____ GIVEN PASSAGE

# Q:- List 5 things you would have had in your suitcase if you did it all over again!!



## vennerfr (Nov 13, 2010)

Hello there!

completely new to this site, i've looked over it alot but only just joined so...HELLO!

I've just got a job working for MBM with another guy from the uk, and aswell as a whole heap of questions i might have(and still need answering lol) 

Tell me your top 5 "if only you'd have known" things you would have took with you in your suitcase on the big move over to the UAE...

Also, i'm quite lucky i have a family member over there already, BUT shes only been there for a couple of years and i recon you lot have huge amounts of advice, so treat me as a huge sponge! hehehe,

Heading over on the 24th of this month so the packing has began! :clap2:

thanks in advance

vennerfr


----------



## funkyant (Mar 27, 2010)

I've honestly discovered that you can find just about anything here if you have a good look. So far there is nothing that I'm really kicking myself for not bringing, except maybe more clothes. For me, Men's clothing that I actually like is the only hard thing to source.


----------



## Maz25 (Jul 6, 2008)

McCoy Crisps
Kettle Crisps (not the American version cause they taste different!) - I've seen Kettle Crisps here but they taste funny!

________

-- WORK REQUIRED --
Write the next part of the forum thread about packing for a move to the UAE, picking up after its final line. The material that follows was drawn from a separate source.

____ DATASET EXCERPTS

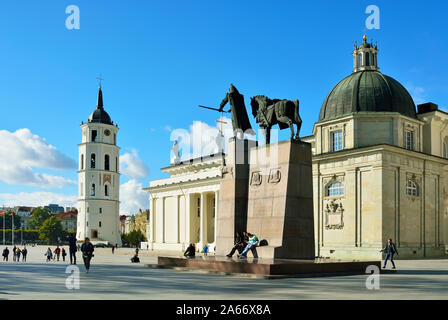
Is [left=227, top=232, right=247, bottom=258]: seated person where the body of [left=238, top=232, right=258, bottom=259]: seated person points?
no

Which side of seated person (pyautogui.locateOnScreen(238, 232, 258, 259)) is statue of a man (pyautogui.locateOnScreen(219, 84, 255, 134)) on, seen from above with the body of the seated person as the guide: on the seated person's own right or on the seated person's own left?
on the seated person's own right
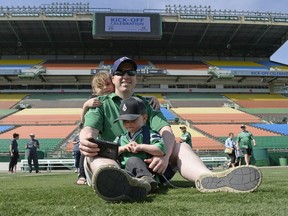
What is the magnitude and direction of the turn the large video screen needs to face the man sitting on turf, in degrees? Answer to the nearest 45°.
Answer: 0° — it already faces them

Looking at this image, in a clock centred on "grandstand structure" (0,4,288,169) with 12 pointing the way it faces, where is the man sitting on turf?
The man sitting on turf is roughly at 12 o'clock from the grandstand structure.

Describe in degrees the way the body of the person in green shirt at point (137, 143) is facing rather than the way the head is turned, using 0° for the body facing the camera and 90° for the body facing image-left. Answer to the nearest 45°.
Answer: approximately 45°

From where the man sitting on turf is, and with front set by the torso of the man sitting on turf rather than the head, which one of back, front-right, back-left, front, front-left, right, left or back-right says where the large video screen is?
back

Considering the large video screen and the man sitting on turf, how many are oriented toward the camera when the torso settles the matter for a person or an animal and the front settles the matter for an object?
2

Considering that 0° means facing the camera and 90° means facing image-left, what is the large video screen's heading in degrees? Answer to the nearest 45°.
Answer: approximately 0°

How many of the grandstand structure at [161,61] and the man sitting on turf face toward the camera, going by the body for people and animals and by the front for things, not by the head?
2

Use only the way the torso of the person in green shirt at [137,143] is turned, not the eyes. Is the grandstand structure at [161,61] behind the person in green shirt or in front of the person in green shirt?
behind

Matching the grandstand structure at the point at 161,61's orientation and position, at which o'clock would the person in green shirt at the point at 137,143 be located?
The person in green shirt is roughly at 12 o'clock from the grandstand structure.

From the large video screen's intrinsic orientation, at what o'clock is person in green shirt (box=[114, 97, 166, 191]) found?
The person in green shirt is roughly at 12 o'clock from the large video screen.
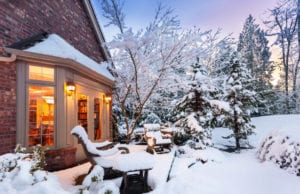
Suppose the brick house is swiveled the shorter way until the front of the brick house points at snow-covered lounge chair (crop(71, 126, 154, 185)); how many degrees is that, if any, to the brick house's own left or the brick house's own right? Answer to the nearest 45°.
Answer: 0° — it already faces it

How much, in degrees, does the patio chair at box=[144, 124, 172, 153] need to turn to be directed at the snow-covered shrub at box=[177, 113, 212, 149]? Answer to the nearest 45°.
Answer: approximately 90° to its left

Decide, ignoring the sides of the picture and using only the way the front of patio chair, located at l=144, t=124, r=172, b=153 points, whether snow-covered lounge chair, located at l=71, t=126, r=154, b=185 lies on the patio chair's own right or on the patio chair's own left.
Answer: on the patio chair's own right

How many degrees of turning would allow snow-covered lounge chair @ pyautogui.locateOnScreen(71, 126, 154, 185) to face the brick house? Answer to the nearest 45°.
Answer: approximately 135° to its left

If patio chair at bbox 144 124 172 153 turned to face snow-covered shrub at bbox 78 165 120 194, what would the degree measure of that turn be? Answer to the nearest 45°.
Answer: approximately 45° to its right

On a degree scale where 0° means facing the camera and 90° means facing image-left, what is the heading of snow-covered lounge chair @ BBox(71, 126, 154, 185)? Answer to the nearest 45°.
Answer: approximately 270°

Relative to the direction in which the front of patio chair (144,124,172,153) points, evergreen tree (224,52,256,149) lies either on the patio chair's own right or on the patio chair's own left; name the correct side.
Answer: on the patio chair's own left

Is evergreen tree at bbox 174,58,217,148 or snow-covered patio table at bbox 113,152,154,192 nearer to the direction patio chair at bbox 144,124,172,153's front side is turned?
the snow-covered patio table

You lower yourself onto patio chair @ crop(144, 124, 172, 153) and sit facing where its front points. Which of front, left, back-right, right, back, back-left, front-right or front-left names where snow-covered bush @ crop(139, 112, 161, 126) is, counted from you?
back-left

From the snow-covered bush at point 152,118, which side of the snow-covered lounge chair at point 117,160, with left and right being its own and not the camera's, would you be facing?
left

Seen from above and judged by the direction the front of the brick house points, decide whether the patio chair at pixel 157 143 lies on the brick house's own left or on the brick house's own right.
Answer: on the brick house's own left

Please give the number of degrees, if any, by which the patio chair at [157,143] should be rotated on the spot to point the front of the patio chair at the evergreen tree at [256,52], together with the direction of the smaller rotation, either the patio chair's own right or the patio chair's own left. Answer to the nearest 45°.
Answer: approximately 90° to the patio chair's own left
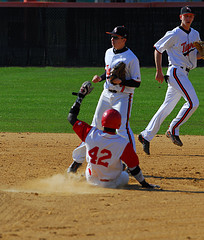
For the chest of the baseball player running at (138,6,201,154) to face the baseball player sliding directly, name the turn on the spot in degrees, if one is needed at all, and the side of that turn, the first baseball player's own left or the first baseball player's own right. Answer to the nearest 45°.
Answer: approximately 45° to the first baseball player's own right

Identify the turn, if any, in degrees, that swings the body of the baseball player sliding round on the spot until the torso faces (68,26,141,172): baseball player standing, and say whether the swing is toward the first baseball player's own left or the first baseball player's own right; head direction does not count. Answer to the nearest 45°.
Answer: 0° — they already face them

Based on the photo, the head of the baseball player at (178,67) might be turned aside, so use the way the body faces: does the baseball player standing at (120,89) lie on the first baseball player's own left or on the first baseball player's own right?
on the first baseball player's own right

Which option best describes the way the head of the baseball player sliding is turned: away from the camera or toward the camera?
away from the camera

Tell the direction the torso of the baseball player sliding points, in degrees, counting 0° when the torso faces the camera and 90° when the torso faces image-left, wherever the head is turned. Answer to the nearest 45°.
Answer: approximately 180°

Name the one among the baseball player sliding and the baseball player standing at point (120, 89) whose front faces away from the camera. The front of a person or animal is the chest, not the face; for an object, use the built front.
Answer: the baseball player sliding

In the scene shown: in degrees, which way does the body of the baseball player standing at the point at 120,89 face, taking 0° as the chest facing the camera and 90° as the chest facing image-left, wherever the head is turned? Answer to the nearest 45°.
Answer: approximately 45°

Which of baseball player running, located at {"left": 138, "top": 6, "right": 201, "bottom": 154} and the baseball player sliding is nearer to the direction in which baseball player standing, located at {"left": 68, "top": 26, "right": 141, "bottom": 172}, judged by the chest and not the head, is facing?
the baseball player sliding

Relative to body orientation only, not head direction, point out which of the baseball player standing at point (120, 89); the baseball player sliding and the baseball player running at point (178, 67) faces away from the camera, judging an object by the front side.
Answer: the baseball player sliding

________

-- EXPECTED OUTPUT --
On a more serious note, you can find most things here or a suitable replacement.


----------



## jander13 (Mar 12, 2009)

sharp pointed object to kill myself in a familiar way


----------



## vennerfr (Nov 13, 2010)

jander13 said:


> sharp pointed object to kill myself in a familiar way


lol, in that case i wont stress.... can i bring my xbox over from the uk? only just bought the thing lol! and also does xboxlive work well??


----------



## jander13 (Mar 12, 2009)

> lol, in that case i wont stress.... can i bring my xbox over from the uk? only just bought the thing lol! and also does xboxlive work well??


yeah you can bring it over no problem. I do not own an xbox in the U.A.E but theoretically xbox live should work without any problems.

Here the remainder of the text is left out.